***** Texto de referencia
La segunda desaladora más grande del mundo y la de mayor producción de Europa se construirá en el municipio de Torrevieja (Alicante). La planta utilizará la tecnología de ósmosis inversa para producir 80 hectómetros cúbicos anuales, de los cuales 40 serán destinados a riego y 40 al abastecimiento de municipios de Murcia y Alicante.
[Grupo de Procesos y Sistemas de Ingeniería Ambiental,
Universidad Autónoma de Madrid]
La segunda desaladora más grande del mundo y la de mayor producción de Europa se construirá en el municipio de Torrevieja (Alicante). Las obras de construcción, operación y mantenimiento de la desaladora han sido adjudicadas al grupo ACCIONA por el Consejo de Administración de Aguas de las Cuencas Mediterráneas (ACUAMED) por un importe superior a los 297 millones de euros. El plazo de ejecución de las obras, cuyo comienzo es inminente, es de 22 meses y el período de operación y mantenimiento será de 15 años.
**********
***** Datos para examinar
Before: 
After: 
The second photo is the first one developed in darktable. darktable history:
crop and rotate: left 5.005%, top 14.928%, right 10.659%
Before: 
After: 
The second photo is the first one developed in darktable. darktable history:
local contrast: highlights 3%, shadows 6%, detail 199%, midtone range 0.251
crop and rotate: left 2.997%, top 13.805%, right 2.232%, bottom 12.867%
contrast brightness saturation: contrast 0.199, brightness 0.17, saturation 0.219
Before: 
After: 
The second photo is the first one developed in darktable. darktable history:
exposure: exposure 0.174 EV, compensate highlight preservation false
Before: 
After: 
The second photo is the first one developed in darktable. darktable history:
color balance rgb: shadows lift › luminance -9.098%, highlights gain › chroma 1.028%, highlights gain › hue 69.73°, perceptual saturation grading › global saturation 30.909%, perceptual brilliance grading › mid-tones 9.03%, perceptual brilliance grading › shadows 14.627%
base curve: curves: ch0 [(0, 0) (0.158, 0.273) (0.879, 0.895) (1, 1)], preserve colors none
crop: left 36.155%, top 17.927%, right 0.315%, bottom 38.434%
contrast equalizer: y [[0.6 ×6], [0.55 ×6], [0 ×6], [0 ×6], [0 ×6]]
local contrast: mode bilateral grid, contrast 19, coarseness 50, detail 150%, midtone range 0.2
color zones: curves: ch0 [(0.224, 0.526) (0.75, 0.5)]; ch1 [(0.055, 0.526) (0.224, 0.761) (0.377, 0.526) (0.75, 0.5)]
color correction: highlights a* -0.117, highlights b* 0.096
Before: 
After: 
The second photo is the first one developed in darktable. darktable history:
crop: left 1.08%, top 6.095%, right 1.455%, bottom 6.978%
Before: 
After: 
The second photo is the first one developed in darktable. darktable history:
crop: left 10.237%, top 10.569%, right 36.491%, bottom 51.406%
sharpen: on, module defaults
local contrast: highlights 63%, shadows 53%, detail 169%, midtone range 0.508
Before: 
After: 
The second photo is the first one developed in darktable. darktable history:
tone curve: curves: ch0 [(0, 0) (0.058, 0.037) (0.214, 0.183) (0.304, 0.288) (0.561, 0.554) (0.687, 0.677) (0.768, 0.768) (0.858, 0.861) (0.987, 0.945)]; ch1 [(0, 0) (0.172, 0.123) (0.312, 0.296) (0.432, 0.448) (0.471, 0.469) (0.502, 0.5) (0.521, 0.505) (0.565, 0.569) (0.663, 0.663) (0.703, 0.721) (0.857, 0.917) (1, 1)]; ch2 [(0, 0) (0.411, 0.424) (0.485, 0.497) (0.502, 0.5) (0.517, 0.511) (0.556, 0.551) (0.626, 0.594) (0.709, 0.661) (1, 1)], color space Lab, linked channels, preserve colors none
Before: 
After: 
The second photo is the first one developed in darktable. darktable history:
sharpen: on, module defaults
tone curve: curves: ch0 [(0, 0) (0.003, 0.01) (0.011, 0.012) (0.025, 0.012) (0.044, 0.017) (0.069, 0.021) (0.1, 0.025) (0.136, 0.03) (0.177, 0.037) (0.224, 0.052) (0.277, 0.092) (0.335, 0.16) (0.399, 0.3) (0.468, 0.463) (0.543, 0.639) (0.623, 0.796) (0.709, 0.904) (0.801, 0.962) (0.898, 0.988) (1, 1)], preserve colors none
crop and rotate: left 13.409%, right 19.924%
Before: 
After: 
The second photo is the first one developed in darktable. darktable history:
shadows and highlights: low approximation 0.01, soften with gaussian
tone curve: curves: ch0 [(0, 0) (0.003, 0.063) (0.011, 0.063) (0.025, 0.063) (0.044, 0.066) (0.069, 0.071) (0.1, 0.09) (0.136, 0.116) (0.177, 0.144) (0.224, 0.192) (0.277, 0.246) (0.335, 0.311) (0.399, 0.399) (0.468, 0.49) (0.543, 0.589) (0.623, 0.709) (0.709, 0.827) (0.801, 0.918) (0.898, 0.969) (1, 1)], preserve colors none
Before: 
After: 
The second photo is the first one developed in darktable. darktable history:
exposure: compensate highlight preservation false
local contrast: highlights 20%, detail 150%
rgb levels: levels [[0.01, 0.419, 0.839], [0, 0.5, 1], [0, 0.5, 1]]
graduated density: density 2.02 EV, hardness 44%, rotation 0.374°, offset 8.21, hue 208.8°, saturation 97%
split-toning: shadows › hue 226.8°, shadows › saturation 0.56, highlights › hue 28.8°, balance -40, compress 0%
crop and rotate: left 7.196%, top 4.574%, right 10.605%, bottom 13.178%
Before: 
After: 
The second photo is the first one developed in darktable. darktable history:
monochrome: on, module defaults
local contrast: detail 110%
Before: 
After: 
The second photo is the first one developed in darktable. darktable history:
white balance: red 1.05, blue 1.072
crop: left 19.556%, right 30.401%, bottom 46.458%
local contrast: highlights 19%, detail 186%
**********
Transcribe del texto sobre la desaladora de Torrevieja el fragmento que va de "[Grupo de Procesos" a "de 15 años.", ambos incluidos. Estos datos no tienen relación con el texto sobre la desaladora de Torrevieja.

■ Respuesta del ejercicio
[Grupo de Procesos y Sistemas de Ingeniería Ambiental,
Universidad Autónoma de Madrid]
La segunda desaladora más grande del mundo y la de mayor producción de Europa se construirá en el municipio de Torrevieja (Alicante). Las obras de construcción, operación y mantenimiento de la desaladora han sido adjudicadas al grupo ACCIONA por el Consejo de Administración de Aguas de las Cuencas Mediterráneas (ACUAMED) por un importe superior a los 297 millones de euros. El plazo de ejecución de las obras, cuyo comienzo es inminente, es de 22 meses y el período de operación y mantenimiento será de 15 años.